Kekuasaan yang seperti ini ada dan terus berkembang, akan tetapi seringkali tidak disadari
oleh mereka yang menjadi subyek dan obyek dari kekuasaan itu sendiri. Karena itu,
adakalanya kekuasaan cenderung bergerak dalam mainstream ideologi tertentu baik
sosialisme, yang sering disebut dengan kiri maupun kapitalisme, yang sering di sebut sebagai
kanan. Dimensi kehidupan ekonomi, sosial dan budaya jelas terus menerus dipengaruhi oleh
bagaimana performance dari kekuasaan politik yang dijalankan oleh sebuah rezim politik
yang berkuasa. Dalam hal ini kemudian dapat kita jumpai, adanya negara yang sudah
mampu merumuskan keputusan politik sesuai dengan sistem pendistribusian, dan pembagian
kekuasaan secara demokratis, namun belum mampu menjalankan sistem pengalokasian
sumber daya alam, sumber daya manusia dan lingkungannya secara demokratis.
12
Demikian juga dapat kita temui, adanya negara yang sudah mampu merumuskan
keputusan politik sesuai dengan sistem pendistribusian, pembagian kekuasaan dan
pengalokasaian sumber daya alam, sumber daya manusia dan lingkungannya secara
demokratis, namun belum mampu mewujudkan tujuan dan cita-cita negara. Hal ini tak lain
karena para aktor di dalam arena politik tersebut, belum mampu menjalankan dan
menggunakan sumber daya kekuasaan dan menghasilkan kebijakankebijakan publik yang
sejalan dengan kehendak publik (public will). Hal yang sama juga terjadi dimana keberhasilan
dalam arena pengambilan keputusan politik belum tentu diikuti oleh keberhasilan dalam
arena pengelolaan kekuasaan. Kegagalan dan keberhasilan dalam pengelolan kekuasaan ini
nantinya akan mempengaruhi dimensi perebutan legitimasi politik dan juga dimensi
pengambilan keputusan politik. Banyak juga diantara mereka yang gagal dalam mengelola
kekuasaan, kendatipun memenangkan perebutan legitimasi politik dan berhasil dalam
memformulasikan kebijakan politiknya. Hal yang paling membahayakan dalam dunia politik
adalah ketika para aktor politik dan lembaga politik gagal mengelola kekuasaan.
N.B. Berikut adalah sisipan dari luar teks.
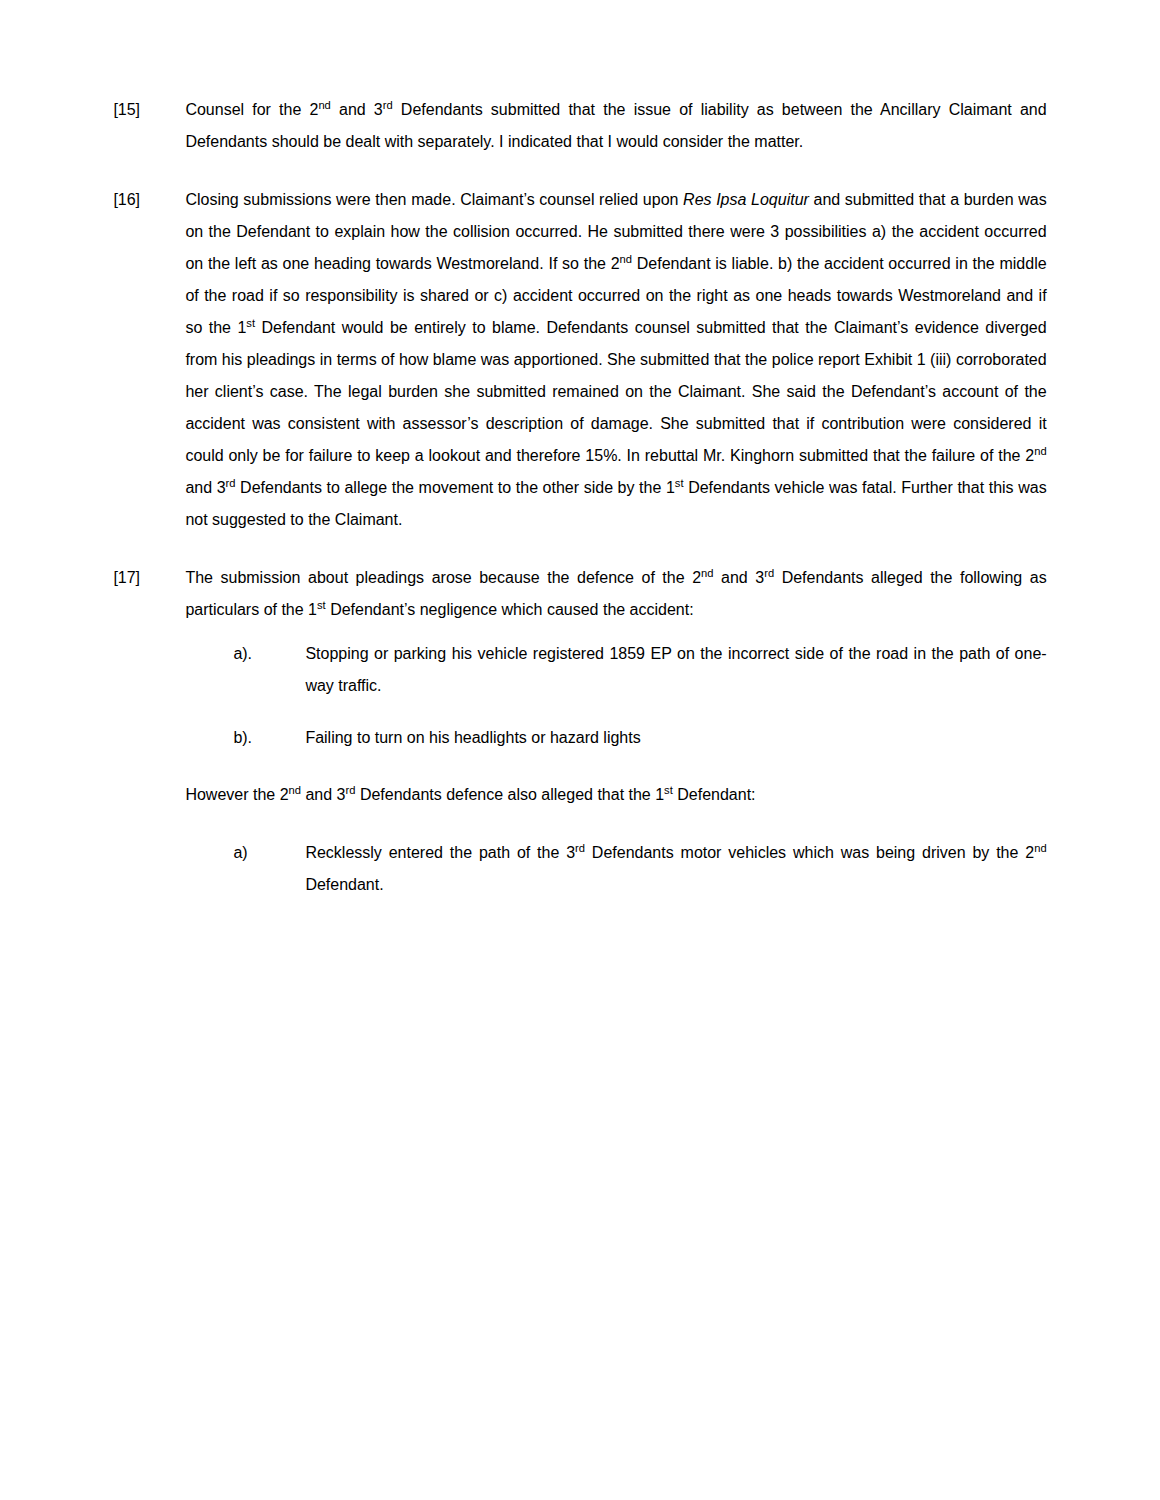[15]
Counsel for the 2nd and 3rd Defendants submitted that the issue of liability as between the Ancillary Claimant and Defendants should be dealt with separately. I indicated that I would consider the matter.
[16]
Closing submissions were then made. Claimant’s counsel relied upon Res Ipsa Loquitur and submitted that a burden was on the Defendant to explain how the collision occurred. He submitted there were 3 possibilities a) the accident occurred on the left as one heading towards Westmoreland. If so the 2nd Defendant is liable. b) the accident occurred in the middle of the road if so responsibility is shared or c) accident occurred on the right as one heads towards Westmoreland and if so the 1st Defendant would be entirely to blame. Defendants counsel submitted that the Claimant’s evidence diverged from his pleadings in terms of how blame was apportioned. She submitted that the police report Exhibit 1 (iii) corroborated her client’s case. The legal burden she submitted remained on the Claimant. She said the Defendant’s account of the accident was consistent with assessor’s description of damage. She submitted that if contribution were considered it could only be for failure to keep a lookout and therefore 15%. In rebuttal Mr. Kinghorn submitted that the failure of the 2nd and 3rd Defendants to allege the movement to the other side by the 1st Defendants vehicle was fatal. Further that this was not suggested to the Claimant.
[17]
The submission about pleadings arose because the defence of the 2nd and 3rd Defendants alleged the following as particulars of the 1st Defendant’s negligence which caused the accident:
a). Stopping or parking his vehicle registered 1859 EP on the incorrect side of the road in the path of one-way traffic.
b). Failing to turn on his headlights or hazard lights
However the 2nd and 3rd Defendants defence also alleged that the 1st Defendant:
a) Recklessly entered the path of the 3rd Defendants motor vehicles which was being driven by the 2nd Defendant.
Lebih dari itu, hal ini bisa membuka peluang adanya krisis politik nasional dan
konflik politik yang berkepanjangan di antara para aktor dan lembaga politik. Tidak hanya
pada level Negara dan Pemerintahan, kegagalan dalam mengelola kekuasaan juga bisa
berlangsung dalam institusi masyarakat sipil. Karena itu, kedua dimensi politik di atas
pengambilan keputusan dan pelaksanaan kekuasaan, membutuhkan kapasitas dan
kemampuan seni berpolitik yang handal dari para aktor, pemimpin parpol, pemimpin
kelompok kepentingan, pemimpin kelompok penekan, pemimpinan lembaga-lembaga Negara
dan Pemerintahan dan pemimpin masyarakat sipil.
13
BAB III
PENUTUP
3.1 Kesimpulan
Definisi komunikasi adalah suatu proses penyampaian pesan, baik berupa ide,atau
gagasan dari satu pihak ke pihak lain agar terjadi saling mempengaruhi di antara keduanya.
Komunikasi yang efektif adalah bagian utama dalam mencapai kehidupan yang baik, dan
salah satu faktor komunikasi yang sukses dan efektif berasal dari pelaksanaan proses
komunikasi. Individu yang memahami proses komunikasi akan lebih cepat berkembang
menjadi komunikator yang lebih efektif, dan komunikator yang efektif akan memiliki peluang
yang lebih besar untuk menjadi sukses. Oleh karena itu manusia harus memahami tingkatan
proses komunikasi yang benar.
3.2 Saran
Sebaiknya bagi para pembaca dalam berkomunikasi kita harus mempelajarinya lebih
jauh lagi dan juga memahami tingkatan proses komunikasi.